Preparing public health at the front lines: effectiveness of training received by environmental health inspectors in the Caribbean
In: International review of administrative sciences: an international journal of comparative public administration, Band 88, Heft 3, S. 826-842
ISSN: 1461-7226
Environmental health departments in the Caribbean continue to contend with environmental determinants of health related to an increasingly complex array of challenges, including climatic change, disasters, pollution, bioterrorism, and global pandemics. Building the human resource capacity to meet these challenges requires access to modernized, context-relevant training, especially for environmental health inspectors who interface with the public. This study focuses on the standardized Three-Step training program delivered by education institutions across the Caribbean, which is the primary training required by ministries of health for entry into the environmental health inspectorate.
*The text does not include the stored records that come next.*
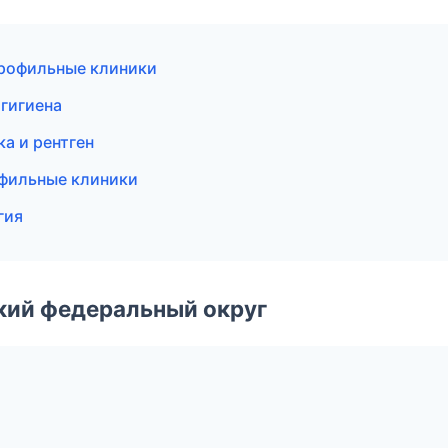
профильные клиники
 гигиена
а и рентген
офильные клиники
гия
ский федеральный округ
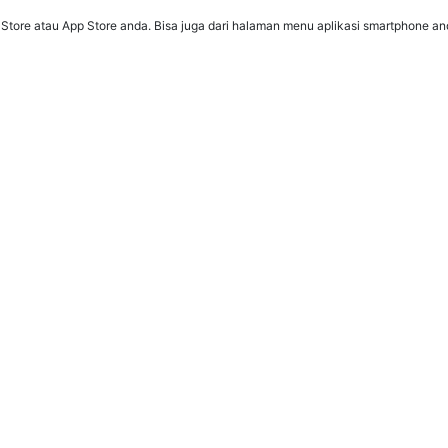
y Store atau App Store anda. Bisa juga dari halaman menu aplikasi smartphone an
A total of 22 focus groups were completed in five countries—Barbados, Guyana, Jamaica, Saint Lucia, and Trinidad and Tobago—with 94 participants drawn from the education institutions delivering training and the inspectors who have received the training. Findings suggest: program strengths in core academic content; weaknesses in faculty experts to deliver advanced subjects; opportunities for enhancing field-training experiences in collaboration with ministries; and threats to program survival due to bottlenecks in public sector hiring that reduce the attractiveness of entering the profession. Interestingly, academic trainers and practitioners differ on the importance of certain knowledge sets, such as legal and court procedural skills and epidemiological data analysis. As ministries of health in these countries contemplate ways to modernize the inspectorates, these findings can guide how ministries and education institutions work together to modernize the Three-Step training program. Points for practitioners Environmental health inspectors interfacing with the public are well placed to contribute perspectives to the public health modernization discourse. Formal training programs must be periodically and frequently recalibrated to societal needs and the state of the art in subject area knowledge. Strengthening the local teaching institutions' capacity to deliver relevant educational programs will translate into better-prepared frontline professionals. Formal training lags in integrating some emergent subject areas, such as climate change and environmental health determinants.